▶ [Stated task]
Copy out only the lines from the one containing "scientific name: Clerodendrum cyrtophyllum" down to the one containing "genus: Esenbeckia", substituting "place" for "locality" and changing nothing else.

▶ [Data to use]

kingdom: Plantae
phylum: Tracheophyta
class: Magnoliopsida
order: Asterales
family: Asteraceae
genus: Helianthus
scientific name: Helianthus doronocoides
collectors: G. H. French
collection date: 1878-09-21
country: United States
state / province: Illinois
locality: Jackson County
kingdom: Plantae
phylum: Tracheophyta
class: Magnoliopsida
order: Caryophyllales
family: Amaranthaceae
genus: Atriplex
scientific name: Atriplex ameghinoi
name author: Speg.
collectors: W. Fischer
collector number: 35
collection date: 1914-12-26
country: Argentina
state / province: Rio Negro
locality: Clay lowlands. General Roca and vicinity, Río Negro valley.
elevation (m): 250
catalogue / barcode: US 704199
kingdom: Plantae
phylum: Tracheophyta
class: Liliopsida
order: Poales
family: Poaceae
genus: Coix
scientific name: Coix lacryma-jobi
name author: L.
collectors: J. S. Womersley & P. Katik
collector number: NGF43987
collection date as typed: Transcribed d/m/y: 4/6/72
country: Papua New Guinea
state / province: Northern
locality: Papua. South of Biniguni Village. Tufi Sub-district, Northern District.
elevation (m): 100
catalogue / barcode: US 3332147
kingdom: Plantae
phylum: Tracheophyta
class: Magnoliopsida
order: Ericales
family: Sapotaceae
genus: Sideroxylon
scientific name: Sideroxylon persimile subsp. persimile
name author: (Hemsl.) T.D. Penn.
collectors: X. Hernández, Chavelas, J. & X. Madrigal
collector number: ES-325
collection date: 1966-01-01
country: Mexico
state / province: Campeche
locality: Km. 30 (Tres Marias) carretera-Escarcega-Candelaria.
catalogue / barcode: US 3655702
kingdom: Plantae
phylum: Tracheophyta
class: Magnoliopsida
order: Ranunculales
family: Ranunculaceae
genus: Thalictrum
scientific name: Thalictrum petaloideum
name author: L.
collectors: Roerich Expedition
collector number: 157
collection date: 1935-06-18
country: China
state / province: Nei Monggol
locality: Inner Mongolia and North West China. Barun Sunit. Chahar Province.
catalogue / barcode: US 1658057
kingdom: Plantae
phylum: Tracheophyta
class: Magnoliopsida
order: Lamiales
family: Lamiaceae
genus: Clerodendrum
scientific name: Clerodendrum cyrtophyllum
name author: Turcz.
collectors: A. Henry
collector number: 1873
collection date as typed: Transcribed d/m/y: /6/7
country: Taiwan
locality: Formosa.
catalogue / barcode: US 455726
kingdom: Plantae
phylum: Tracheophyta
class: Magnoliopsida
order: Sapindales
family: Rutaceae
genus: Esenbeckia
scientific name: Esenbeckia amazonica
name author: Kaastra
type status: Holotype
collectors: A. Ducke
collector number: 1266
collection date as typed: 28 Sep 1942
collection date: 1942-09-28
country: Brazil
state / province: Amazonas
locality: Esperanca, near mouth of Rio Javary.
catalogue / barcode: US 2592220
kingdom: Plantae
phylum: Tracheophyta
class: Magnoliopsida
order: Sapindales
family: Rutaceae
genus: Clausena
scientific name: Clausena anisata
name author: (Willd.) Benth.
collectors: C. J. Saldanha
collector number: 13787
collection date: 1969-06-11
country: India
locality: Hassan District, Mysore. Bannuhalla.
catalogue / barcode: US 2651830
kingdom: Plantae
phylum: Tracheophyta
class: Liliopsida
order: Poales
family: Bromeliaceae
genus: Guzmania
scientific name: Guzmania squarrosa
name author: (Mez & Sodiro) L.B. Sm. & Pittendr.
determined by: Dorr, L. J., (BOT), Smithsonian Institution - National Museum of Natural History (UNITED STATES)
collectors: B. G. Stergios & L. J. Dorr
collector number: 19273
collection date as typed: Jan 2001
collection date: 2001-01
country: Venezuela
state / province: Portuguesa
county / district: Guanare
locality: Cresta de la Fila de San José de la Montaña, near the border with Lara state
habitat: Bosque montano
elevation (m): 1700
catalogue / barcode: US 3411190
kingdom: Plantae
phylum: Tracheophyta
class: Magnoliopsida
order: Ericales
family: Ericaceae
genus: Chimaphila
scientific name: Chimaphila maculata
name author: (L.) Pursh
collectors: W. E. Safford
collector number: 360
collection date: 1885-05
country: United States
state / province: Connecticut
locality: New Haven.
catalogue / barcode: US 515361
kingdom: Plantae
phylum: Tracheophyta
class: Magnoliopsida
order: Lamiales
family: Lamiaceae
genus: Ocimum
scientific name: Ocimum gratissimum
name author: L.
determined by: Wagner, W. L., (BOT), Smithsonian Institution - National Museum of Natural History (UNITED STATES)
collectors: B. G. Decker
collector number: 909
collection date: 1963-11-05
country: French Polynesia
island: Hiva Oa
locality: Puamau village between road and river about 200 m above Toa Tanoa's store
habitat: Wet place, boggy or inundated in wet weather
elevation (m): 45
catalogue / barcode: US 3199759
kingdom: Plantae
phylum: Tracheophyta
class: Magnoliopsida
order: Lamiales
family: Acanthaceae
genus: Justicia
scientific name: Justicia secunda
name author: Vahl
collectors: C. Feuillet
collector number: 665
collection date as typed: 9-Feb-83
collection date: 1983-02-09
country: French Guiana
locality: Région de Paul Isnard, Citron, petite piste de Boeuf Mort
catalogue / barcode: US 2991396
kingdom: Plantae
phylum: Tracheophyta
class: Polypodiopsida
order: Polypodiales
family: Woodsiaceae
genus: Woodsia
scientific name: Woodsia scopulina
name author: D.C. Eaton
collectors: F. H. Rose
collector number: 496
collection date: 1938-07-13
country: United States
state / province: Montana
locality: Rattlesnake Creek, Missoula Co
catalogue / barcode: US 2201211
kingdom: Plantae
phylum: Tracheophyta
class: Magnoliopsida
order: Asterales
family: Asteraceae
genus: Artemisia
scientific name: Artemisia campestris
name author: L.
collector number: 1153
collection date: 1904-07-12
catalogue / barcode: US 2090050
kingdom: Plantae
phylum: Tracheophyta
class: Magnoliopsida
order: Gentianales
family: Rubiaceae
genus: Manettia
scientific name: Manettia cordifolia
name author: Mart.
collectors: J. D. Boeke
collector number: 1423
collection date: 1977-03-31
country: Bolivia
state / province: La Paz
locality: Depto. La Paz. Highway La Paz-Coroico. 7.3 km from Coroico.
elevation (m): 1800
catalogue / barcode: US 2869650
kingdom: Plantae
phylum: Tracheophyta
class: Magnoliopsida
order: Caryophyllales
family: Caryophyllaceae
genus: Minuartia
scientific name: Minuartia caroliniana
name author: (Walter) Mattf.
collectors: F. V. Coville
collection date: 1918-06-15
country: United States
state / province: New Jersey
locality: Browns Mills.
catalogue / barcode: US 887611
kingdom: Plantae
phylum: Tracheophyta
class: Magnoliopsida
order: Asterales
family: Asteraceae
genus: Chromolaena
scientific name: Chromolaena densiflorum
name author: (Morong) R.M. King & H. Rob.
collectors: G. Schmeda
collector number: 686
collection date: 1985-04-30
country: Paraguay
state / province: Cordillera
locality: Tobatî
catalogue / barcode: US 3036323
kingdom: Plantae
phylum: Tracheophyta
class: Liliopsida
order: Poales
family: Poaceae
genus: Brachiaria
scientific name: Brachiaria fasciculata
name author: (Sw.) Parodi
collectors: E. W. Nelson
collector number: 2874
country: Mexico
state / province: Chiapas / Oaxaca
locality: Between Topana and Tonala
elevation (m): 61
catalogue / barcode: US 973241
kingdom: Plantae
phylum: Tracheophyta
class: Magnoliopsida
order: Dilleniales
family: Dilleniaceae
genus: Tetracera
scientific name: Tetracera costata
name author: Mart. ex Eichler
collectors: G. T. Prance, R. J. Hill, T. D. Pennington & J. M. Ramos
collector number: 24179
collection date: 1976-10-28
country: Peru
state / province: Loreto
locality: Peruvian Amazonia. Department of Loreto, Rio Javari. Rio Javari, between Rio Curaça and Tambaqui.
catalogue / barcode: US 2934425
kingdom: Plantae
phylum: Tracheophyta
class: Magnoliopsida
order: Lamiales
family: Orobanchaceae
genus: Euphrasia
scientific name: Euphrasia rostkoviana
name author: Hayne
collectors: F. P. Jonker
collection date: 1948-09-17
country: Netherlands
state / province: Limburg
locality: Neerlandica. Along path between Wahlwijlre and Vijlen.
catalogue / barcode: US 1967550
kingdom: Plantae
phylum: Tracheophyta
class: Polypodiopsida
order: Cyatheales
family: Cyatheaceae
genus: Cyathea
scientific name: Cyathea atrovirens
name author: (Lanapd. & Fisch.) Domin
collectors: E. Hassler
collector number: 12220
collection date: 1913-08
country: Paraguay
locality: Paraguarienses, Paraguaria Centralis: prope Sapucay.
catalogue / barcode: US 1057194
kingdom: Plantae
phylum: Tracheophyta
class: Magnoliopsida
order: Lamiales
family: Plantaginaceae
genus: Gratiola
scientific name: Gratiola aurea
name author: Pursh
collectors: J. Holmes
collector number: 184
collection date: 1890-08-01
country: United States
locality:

▶ [The response]
scientific name: Clerodendrum cyrtophyllum
name author: Turcz.
collectors: A. Henry
collector number: 1873
collection date as typed: Transcribed d/m/y: /6/7
country: Taiwan
place: Formosa.
catalogue / barcode: US 455726
kingdom: Plantae
phylum: Tracheophyta
class: Magnoliopsida
order: Sapindales
family: Rutaceae
genus: Esenbeckia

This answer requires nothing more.